Similarly, overtly sexual marks are also generally rejected as being immoral or scandalous. For example, the TTAB rejected the application for the mark SEX ROD in a precedential decision under Section 2(a). It even rejected the applicant’s parody defense—the parody being on the phrase “Red Sox”—on the ground that “the parody, to the extent there is one, is itself vulgar.” (Boston Red Sox Baseball Club Ltd. v. Brad Francis Sherman, Opposition No. 91172268 (TTAB 2008))
Again, upon reconsideration after Lee v. Tam, the TTAB likely would have no choice but to register SEX ROD if the Court enshrines First Amendment protections within the expressive aspects of such marks and rules Section 2(a) unconstitutional. However, the Court would then be giving a parody—albeit, a sexual parody—trademark protection, as well its exclusive commercial use as an indication of source. No other user could poke fun at the Red Sox using the term SEX ROD. Is that a protection of free speech, or a limitation on it? Would another user be excluded from the right to create a sexual parody of the Red Sox? We explore one way to reconcile this dilemma below.
Reconciling the Ridiculous
At the end of the day, once an applicant applies for trademark registration, she is asserting that her mark has a commercial purpose, not simply an expressive one. The fundamental commercial purpose of trademarks will not vanish after Lee v. Tam, regardless of how the Court decides the case. However, this case has opened the proverbial can of worms regarding the strain between commercial and expressive aspects of trademarks.
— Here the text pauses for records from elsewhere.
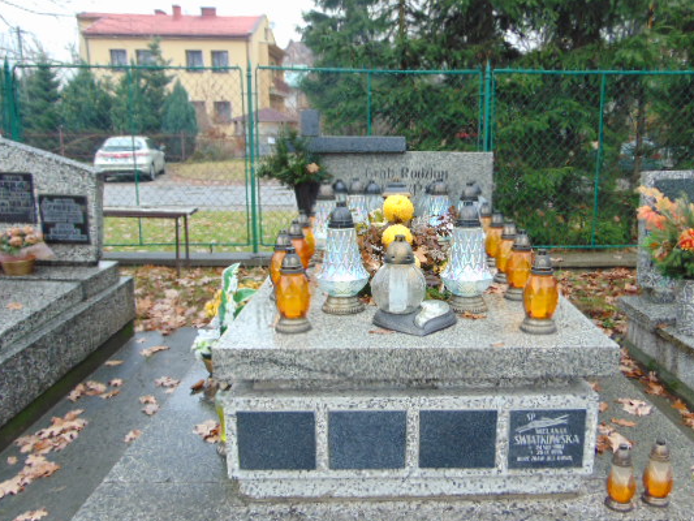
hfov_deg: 59.7
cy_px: 279
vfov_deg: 46.8
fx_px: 602
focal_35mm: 30
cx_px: 400
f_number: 3
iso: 80
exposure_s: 1/100
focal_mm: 4.5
For example, if granted full registration for THE SLANTS, Mr. Tam would gain the right to exclude all others from commercializing that phrase in relation to musical groups. Mr. Tam could very likely not only stop another’s use for a band, but also for other forms of entertainment, such as television shows or museum exhibitions. These results seem counter to the fundamental goals of the First Amendment.
These possibilities weigh heavily upon many ongoing controversial trademark battles, such as Pro-Football, Inc. v. Blackhorse et al., which centers upon whether Pro-Football’s REDSKINS mark is disparaging to Native American groups (No. 1:14-cv-01043-GBL-IDD (E.D. Va. 2015)).
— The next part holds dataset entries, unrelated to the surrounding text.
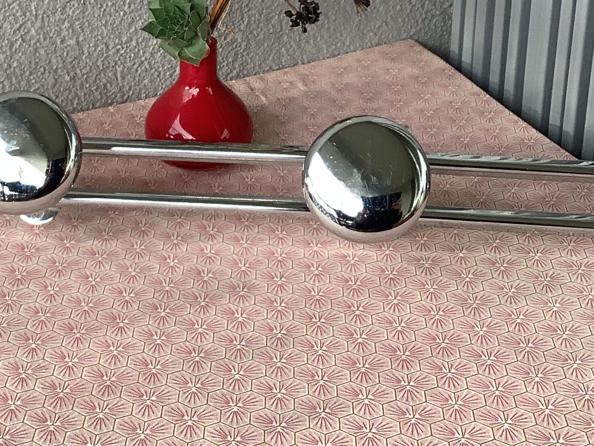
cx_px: 214
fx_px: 1184
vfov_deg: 20.9
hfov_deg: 28.0
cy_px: 50
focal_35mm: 69
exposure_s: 1/100
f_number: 2.4
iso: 40
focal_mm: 3.3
If the Supreme Court strikes Section 2(a) in its entirety, then the Native American groups opposed to the term “REDSKINS” will have no legal grounds to oppose Pro-Football, Inc.’s use of the word. Moreover, under Tam, Pro-Football may then be able to block those Native American groups from ever reclaiming that word through use in an expressive context. Again, such results seem counter to the First Amendment and to the commercial purpose of trademark law.
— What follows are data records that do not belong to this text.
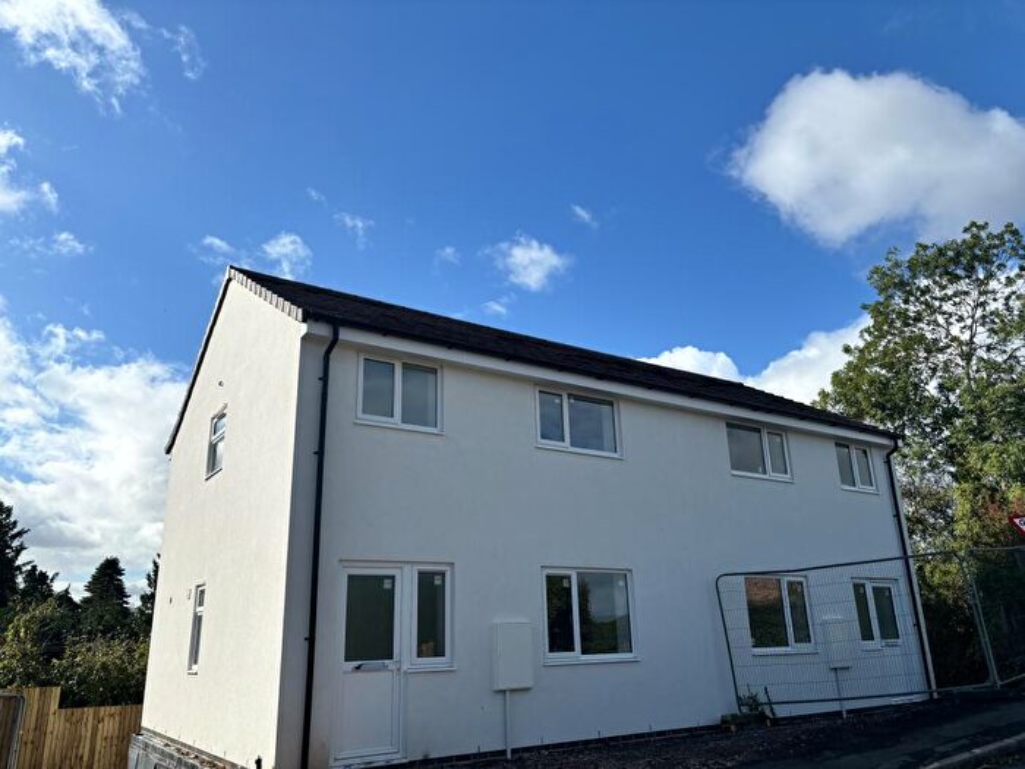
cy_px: 384
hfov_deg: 67.3
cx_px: 512
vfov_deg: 53.1
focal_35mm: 26
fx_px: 770
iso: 50
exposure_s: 1/4082
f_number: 1.6
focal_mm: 5.96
One manner of reconciling the commercial and expressive aspects of trademark may be to acknowledge that, although trademarks do have expressive elements, those expressive elements are inherently weak, because others have a right to express them, as well. The law already draws a distinction in the scope of protection between strong distinctive marks and weak descriptive marks. Perhaps “expressive” marks belong in the same category as weak descriptive marks. The PTO could give expressive marks a much more limited scope in light of this weakness.
Registration of expressive marks could even be confined to the Supplemental Register with its limited, although still actionable, protections. In that event, the Supplemental Register would become the parking lot for marks that are otherwise not registrable due to weakness, but the law allows them registry, because they have acquired a secondary and/or expressive meaning.
By recognizing the weakness of expressive marks in one of these ways the public would not lawfully be able to use THE SLANTS or REDSKINS to start a band or a football team, but could still use those terms to advance discourse and free speech. In any case, if we see THE SLANTS sporting an “®” after the Tam decision, we certainly will also be seeing the “®” on a lot of marks for new and intriguing products and services in future.